While we demonstrate the validity of the proposed approach in several examples, we emphasize that there are open problems that should be addressed in order to increase the range of applicability, in particular for real-life scenarios. These will be discussed in the following.

  • As explained in the introduction, the assumption that KKT vectors are available in the data is strong. While we found multiple examples where this data is available, it still restricts the range of applications. Thus, to make our method more applicable, this assumption should be weakened. In [12], this assumption was avoided by approximating the Pareto set of a parameter-dependent MOP for different parameters using a finite number of solutions obtained via the weighting method. This idea can not directly be conveyed to our non-convex case, as the weighting method generally does not yield all Pareto optimal (or critical) points. Instead, knowledge about structural properties of Pareto critical sets and the corresponding KKT vectors might be of use [17].

  • For the generation of surrogate models, it is important to ensure that the (extended) Pareto critical set of the surrogate model is indeed a good approximation of the actual (extended) Pareto critical set. The convergence result in Theorem 2 states that the smallest singular value of \(\mathcal {L}\) is an upper bound for the Euclidean norm of the KKT conditions in the data points. However, this can not directly be used to obtain an estimate for the Hausdorff distance between the actual Pareto critical set and its surrogate approximation. Furthermore, even if the data is exactly contained in the Pareto critical set of the surrogate model, the surrogate model will generally have additional Pareto critical points which are not contained in the data. This can be seen in Examples 3, 6 and 8. Thus, a strategy needs to be developed to exclude undesired additional points.

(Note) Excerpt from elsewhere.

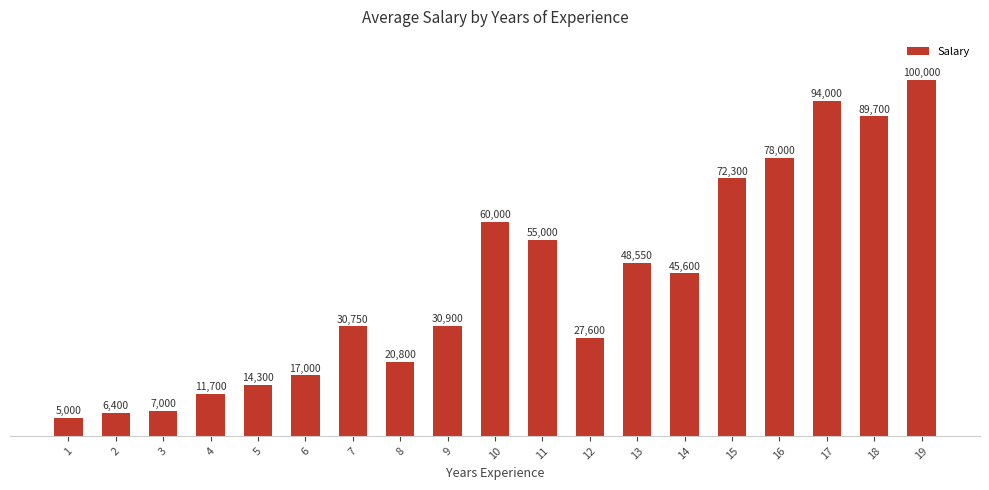

Reading left to right, what are all the values shown in this chart?

1=5000	2=6400	3=7000	4=11700	5=14300	6=17000	7=30750	8=20800	9=30900	10=60000	11=55000	12=27600	13=48550	14=45600	15=72300	16=78000	17=94000	18=89700	19=100000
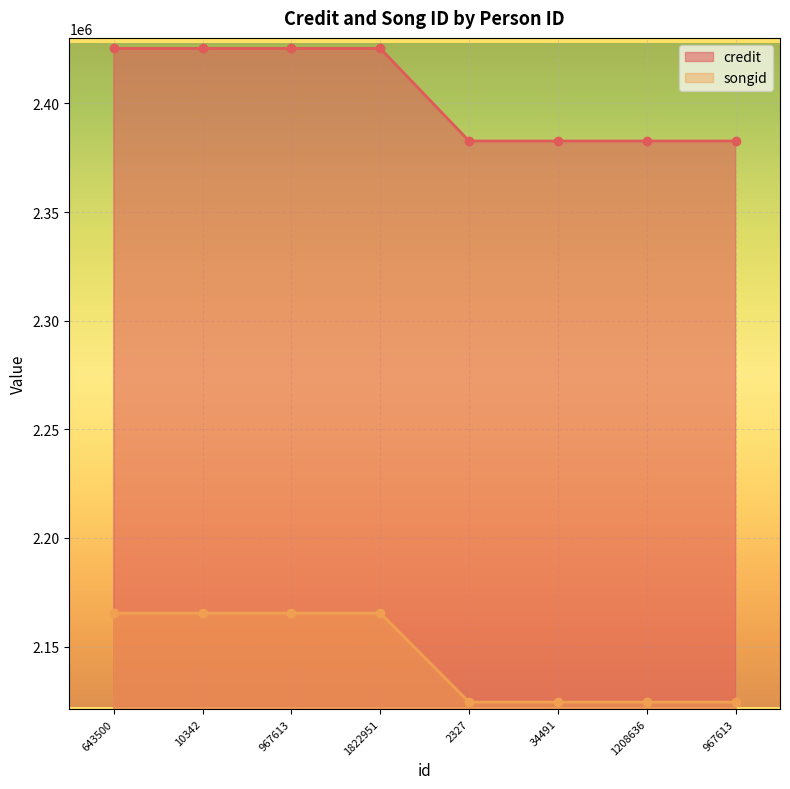

What are all the series names shown in the legend?

credit, songid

  • In step 4 of Algorithm 1, one has to choose an element in the span of certain right-singular vectors of \(\mathcal {L}\). In general, depending on the chosen threshold, this span can be large. For instance, the span corresponding to the largest chosen threshold in Example 5 is 145-dimensional. Furthermore, different elements in this span can produce objective function vectors with significantly differing Pareto critical sets, even if they contain the data. If no additional information outside of the data set is given, then there is no obvious way to choose an element in the span. Thus, as already mentioned in Remark 1, it makes sense to think about additional criteria in step 4 that render the resulting function more well-behaved or “regular” in an appropriate sense.

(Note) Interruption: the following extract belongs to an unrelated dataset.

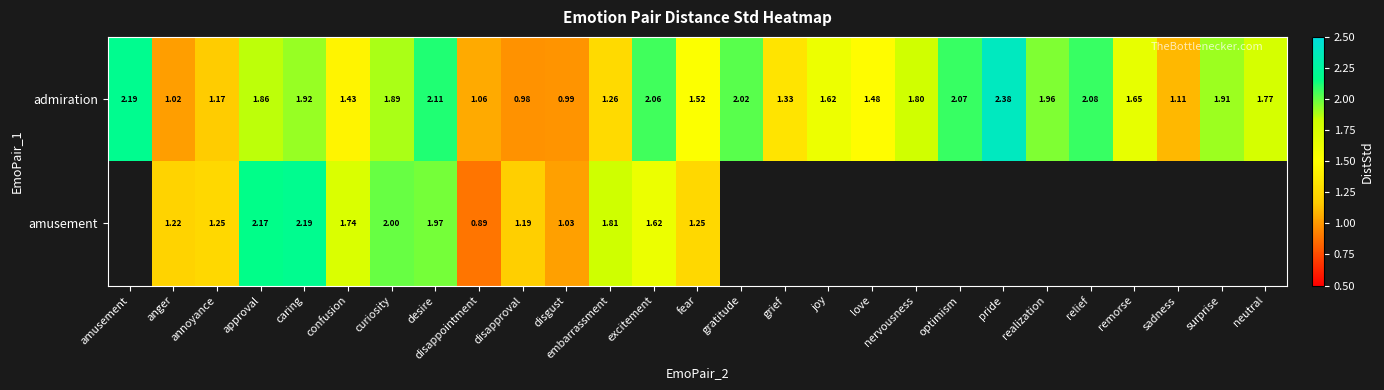

True or false: amusement has a value of 3.0 at curiosity.

False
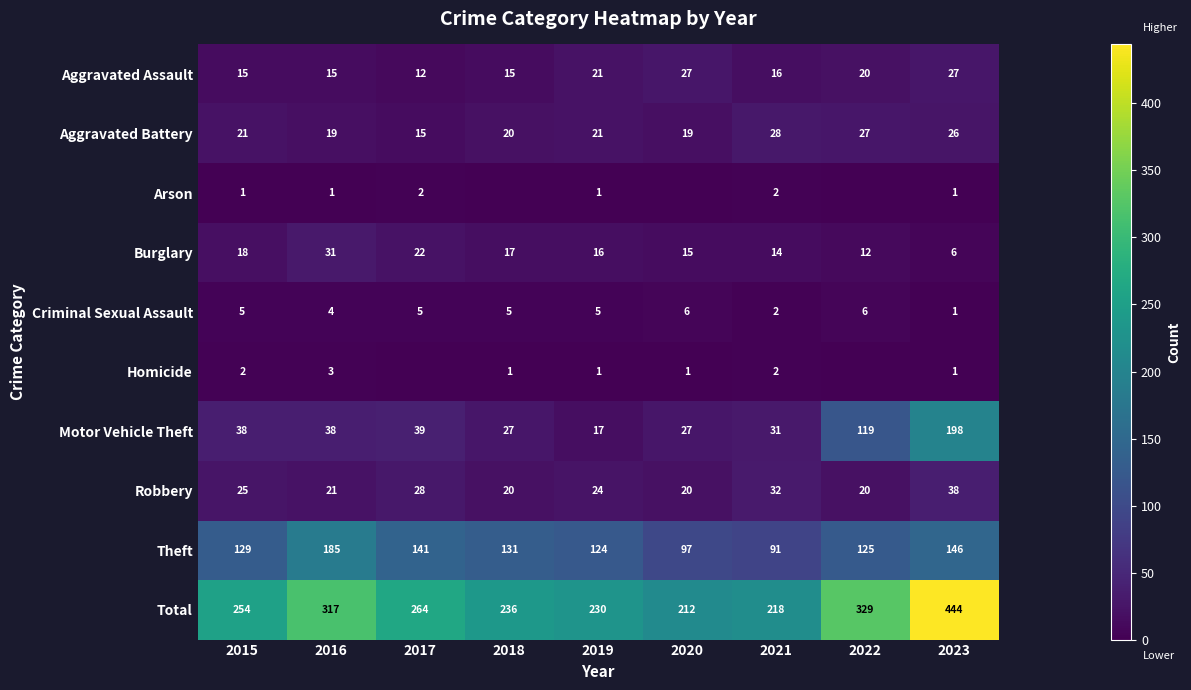

What is the spread (max minus min) of values at 2021?

216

  • By construction, the data points in \(\mathcal {D}_x\) are not necessarily Pareto optimal for the objective function vectors that result from Algorithm 1. Thus, methods which can specifically compute Pareto critical sets have to be used when working with the inferred objective functions vectors. In this article, we used the Continuation Method from [34]. While this works well for the low-dimensional examples we presented here, it is increasingly challenging in high-dimensional cases. Thus, our inverse approach could be improved by assuring that the data points are actually Pareto optimal and not just Pareto critical. As sufficient optimality conditions for MOPs use second order derivatives (cf. [27]), a possible way to control the optimality of the data set might be to incorporate the hessians of the basis functions in our approach.

  • Since the variables in most MOPs in practical applications have to satisfy certain constraints, our method should be extended to constrained MOPs.

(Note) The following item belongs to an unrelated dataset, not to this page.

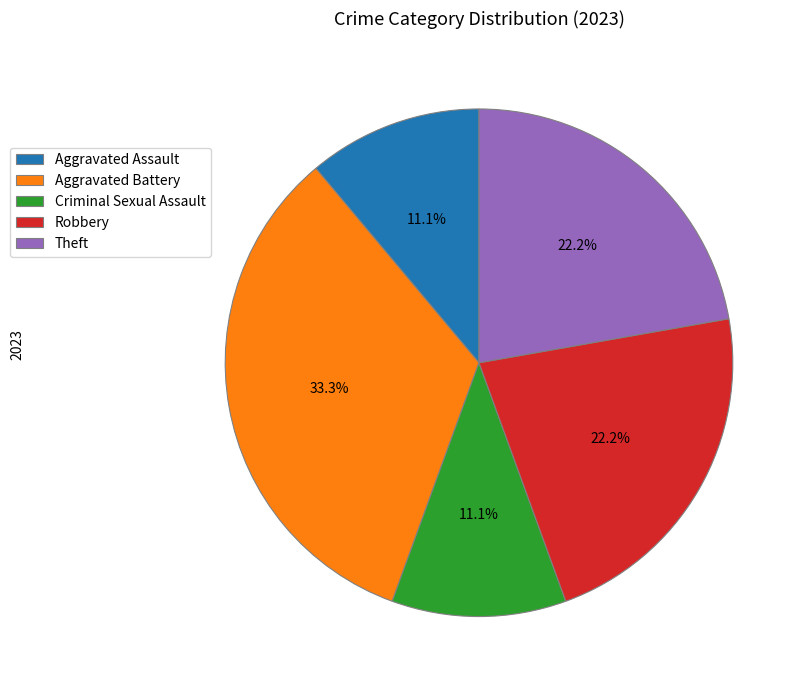

Do Robbery and Theft together represent more than half of the pie?

No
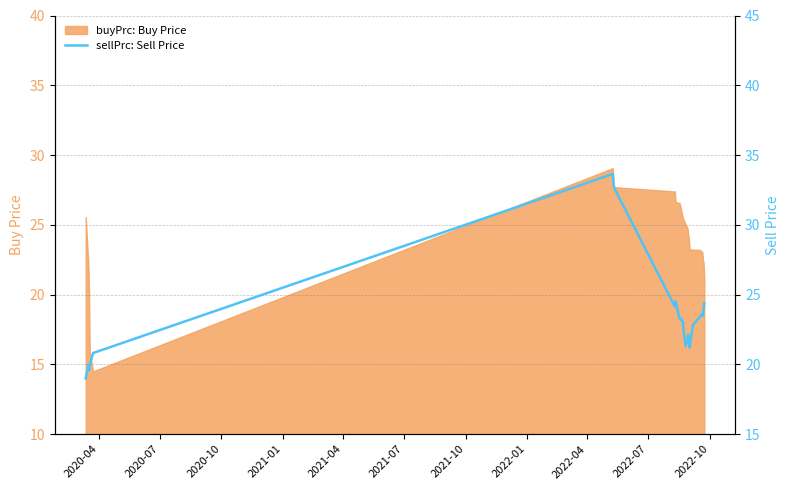

What is the maximum value for buyPrc: Buy Price?

29.1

  • For the reasons mentioned at the end of Sect. 3, we mainly used monomials up to different maximal degrees as basis functions \(\mathcal {B}\). Although this lead to satisfactory results in the examples considered here, there might be more sophisticated choices, in particular if one has some knowledge of the problem structure. Moreover, promising approaches for dictionary learning have recently been proposed, for instance in the context of dynamical systems approximations [28].